Mediaetam.com – Kukar Festival Budaya Nusantara (KFBN) 2025 tak lagi sekadar menjadi pesta seni dan hiburan tahunan.
Dinas Pariwisata (Dispar) Kutai Kartanegara (Kukar) menjadikan festival ini sebagai platform strategis dalam mengkurasi talenta seni lokal terbaik, yang diproyeksikan untuk tampil di ajang budaya tingkat nasional bahkan internasional.
Pelaksana tugas Kepala Bidang Pemasaran Dispar Kukar, Awang Ahmad Ivan, menyampaikan bahwa KFBN kini difungsikan sebagai ruang pemetaan dan seleksi kelompok seni berprestasi yang berpotensi menjadi duta budaya Kukar.
“KFBN bukan sekadar perayaan budaya, tapi platform penjaringan talenta-talenta seni unggulan lokal. Kelompok yang tampil di panggung ini akan dipantau dan dipertimbangkan untuk dibawa tampil pada ajang di luar daerah,” ungkapnya.
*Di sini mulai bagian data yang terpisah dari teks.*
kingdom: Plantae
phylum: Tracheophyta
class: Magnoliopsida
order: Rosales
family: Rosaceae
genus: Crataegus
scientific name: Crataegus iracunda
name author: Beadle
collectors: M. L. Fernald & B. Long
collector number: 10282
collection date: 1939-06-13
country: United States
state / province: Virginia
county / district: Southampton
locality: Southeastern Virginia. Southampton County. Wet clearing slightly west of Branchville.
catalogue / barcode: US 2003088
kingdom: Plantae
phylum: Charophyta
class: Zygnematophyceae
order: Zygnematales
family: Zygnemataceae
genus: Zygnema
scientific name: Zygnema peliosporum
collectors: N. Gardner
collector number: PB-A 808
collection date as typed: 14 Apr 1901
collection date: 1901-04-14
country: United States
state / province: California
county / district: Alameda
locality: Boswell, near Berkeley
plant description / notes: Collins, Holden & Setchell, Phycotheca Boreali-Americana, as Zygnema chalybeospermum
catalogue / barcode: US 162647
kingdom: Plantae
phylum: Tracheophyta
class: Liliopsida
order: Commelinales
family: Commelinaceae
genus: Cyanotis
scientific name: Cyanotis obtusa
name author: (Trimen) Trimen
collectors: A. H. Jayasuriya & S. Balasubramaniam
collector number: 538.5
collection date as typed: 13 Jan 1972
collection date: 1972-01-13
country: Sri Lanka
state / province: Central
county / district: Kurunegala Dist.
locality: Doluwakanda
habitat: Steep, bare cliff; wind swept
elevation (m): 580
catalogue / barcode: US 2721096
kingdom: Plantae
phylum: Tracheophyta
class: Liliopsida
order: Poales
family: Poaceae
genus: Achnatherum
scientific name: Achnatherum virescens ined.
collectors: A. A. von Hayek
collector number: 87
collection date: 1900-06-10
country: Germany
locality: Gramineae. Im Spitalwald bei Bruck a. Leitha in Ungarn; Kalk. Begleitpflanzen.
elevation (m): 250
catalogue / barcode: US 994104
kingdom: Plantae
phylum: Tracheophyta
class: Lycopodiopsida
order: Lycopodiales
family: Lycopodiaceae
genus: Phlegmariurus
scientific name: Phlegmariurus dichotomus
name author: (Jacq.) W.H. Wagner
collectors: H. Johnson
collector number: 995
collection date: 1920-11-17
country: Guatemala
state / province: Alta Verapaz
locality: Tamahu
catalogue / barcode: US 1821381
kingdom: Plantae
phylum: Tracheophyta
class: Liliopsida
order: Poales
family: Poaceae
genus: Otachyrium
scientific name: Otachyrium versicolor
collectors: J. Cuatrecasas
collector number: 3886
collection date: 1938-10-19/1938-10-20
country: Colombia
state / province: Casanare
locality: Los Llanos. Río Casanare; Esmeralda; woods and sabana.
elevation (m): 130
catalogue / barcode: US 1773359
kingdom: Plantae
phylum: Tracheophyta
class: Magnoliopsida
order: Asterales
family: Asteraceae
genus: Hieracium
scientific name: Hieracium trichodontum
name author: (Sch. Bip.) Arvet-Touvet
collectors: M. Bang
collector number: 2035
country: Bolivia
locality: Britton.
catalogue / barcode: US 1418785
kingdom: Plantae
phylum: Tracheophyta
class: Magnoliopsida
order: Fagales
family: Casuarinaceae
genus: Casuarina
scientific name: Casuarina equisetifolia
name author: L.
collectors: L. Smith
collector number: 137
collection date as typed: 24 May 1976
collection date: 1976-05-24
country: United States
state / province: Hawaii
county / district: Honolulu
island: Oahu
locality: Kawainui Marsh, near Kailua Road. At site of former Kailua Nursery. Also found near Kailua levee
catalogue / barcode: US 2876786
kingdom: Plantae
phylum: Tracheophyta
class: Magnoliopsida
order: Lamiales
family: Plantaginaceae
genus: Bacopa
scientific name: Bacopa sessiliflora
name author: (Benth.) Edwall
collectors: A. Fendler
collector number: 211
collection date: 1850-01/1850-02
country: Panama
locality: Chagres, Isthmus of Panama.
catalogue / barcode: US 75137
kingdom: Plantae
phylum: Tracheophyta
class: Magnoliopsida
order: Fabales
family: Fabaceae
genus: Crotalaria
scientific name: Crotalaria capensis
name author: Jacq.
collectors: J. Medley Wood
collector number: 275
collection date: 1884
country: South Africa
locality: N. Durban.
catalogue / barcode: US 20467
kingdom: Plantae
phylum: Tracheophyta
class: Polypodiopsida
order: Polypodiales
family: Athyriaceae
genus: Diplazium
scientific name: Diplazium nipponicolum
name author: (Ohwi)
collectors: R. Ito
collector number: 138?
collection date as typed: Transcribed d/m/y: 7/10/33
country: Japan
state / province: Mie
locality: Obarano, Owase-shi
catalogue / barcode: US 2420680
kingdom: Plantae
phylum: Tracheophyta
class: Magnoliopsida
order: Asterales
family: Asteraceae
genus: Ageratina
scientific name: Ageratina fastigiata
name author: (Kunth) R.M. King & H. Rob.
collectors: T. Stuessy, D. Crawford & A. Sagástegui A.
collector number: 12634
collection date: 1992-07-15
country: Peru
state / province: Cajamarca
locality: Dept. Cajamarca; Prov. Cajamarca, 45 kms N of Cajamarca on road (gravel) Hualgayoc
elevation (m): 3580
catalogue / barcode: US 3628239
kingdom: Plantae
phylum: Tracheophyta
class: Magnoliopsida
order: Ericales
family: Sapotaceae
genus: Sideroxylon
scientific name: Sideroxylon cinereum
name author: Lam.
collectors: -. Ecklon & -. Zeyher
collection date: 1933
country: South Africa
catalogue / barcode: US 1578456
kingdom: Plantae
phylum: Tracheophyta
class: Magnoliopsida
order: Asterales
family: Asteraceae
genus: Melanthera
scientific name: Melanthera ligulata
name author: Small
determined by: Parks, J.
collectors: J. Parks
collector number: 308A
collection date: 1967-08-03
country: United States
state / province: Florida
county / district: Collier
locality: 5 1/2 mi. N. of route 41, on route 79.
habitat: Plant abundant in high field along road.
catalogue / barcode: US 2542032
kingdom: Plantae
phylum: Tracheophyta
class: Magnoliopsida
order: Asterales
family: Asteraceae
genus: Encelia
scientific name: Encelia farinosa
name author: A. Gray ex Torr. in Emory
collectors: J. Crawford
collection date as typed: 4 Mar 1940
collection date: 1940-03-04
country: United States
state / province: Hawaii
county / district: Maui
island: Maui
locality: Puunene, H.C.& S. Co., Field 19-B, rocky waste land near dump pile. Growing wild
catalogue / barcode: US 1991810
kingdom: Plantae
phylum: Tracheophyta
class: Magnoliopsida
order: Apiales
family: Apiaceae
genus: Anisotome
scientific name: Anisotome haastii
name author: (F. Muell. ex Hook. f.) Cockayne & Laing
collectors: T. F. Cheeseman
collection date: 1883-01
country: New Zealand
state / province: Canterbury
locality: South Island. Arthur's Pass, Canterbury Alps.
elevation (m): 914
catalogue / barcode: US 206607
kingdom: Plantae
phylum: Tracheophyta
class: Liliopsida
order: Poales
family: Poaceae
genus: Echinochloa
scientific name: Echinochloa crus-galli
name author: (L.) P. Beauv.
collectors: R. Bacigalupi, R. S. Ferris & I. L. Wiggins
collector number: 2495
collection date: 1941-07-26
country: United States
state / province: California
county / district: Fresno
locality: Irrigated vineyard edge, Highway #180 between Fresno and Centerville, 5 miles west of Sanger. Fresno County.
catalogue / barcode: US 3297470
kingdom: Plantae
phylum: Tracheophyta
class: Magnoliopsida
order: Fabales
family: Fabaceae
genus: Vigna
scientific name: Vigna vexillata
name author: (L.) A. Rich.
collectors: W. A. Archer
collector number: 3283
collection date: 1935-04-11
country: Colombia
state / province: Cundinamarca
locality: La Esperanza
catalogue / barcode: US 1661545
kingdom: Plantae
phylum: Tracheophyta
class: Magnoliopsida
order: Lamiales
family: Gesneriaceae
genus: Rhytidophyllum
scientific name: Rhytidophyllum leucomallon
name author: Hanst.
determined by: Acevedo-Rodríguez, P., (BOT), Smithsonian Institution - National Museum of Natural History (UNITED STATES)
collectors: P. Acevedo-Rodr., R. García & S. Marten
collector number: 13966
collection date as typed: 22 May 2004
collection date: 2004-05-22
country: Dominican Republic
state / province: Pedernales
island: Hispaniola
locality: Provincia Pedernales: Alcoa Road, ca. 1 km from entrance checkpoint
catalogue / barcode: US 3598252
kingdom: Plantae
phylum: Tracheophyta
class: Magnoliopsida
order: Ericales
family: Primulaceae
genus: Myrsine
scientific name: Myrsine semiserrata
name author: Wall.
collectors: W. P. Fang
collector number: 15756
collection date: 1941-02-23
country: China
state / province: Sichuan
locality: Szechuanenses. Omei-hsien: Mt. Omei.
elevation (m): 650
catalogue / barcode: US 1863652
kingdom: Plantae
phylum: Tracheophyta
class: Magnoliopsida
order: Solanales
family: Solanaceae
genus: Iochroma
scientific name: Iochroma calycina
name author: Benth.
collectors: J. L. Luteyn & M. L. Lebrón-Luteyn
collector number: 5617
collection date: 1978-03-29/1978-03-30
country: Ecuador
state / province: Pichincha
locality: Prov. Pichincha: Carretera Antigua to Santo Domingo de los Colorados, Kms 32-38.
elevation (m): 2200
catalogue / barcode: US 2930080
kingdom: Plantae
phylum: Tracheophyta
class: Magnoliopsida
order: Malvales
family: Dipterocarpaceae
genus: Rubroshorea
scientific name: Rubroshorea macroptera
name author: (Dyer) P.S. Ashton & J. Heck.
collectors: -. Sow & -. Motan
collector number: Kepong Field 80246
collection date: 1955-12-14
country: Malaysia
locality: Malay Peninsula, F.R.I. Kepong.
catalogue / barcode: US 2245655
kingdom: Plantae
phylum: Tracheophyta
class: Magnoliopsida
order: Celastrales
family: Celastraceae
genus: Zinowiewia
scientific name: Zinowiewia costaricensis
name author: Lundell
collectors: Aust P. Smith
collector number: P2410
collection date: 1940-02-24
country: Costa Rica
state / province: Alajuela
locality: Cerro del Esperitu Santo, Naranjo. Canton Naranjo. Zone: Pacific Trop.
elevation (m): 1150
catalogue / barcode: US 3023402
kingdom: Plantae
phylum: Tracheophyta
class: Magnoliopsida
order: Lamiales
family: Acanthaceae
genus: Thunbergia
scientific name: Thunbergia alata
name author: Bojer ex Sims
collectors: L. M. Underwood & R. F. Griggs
Dari sekitar 200 kelompok seni aktif di Kukar, hanya 15 kelompok yang dipilih melalui seleksi ketat untuk tampil dalam malam pertunjukan utama.
Gelaran tahun ini dipusatkan di tiga titik panggung utama: depan Kedaton Kesultanan, Taman Tanjong, dan Simpang Odah Etam (SOE).
Durasi festival yang kini hanya berlangsung tiga malam, lebih singkat dari tahun sebelumnya yang mencapai enam malam, membuat seleksi semakin ketat dan fokus terhadap kualitas pertunjukan.
Meskipun durasi acara dipersingkat, Ivan menekankan bahwa fokus utama festival kini lebih pada pembinaan dan peluang tampil di panggung yang lebih luas, bukan hanya tampil secara seremonial di tingkat lokal.
Ia menyebut, beberapa kelompok yang pernah tampil di KFBN telah mewakili Kukar di kota-kota besar seperti Malang, Solo, dan Yogyakarta.
“Yang tampil baik akan kami bina, bahkan kami siapkan untuk representasi daerah di panggung yang lebih besar,” tegasnya.
KFBN 2025 juga turut menghadirkan kolaborasi yang lebih luas dengan melibatkan delegasi dari delapan provinsi luar Kalimantan Timur serta keikutsertaan seluruh kecamatan di Kukar.
Setiap kelompok hanya diberi kesempatan tampil satu kali, sehingga proses seleksi menjadi hal penting untuk menampilkan representasi budaya terbaik dari wilayah pesisir, pedalaman, hingga budaya keraton.
Tak hanya menjadi ajang pertunjukan, festival ini juga dijadikan momentum pembentukan database komunitas seni, termasuk pemetaan kebutuhan mereka untuk pengembangan jangka panjang.
Dispar Kukar tengah menyusun strategi pembinaan berkelanjutan guna memperkuat ekosistem seni dan budaya sebagai bagian integral dari pengembangan ekonomi kreatif daerah.
Melalui KFBN 2025, Kukar tidak hanya merayakan kekayaan budaya lokal, tetapi juga menempatkan budaya sebagai alat diplomasi, promosi pariwisata dan investasi masa depan dalam sektor seni yang inklusif dan berkelanjutan.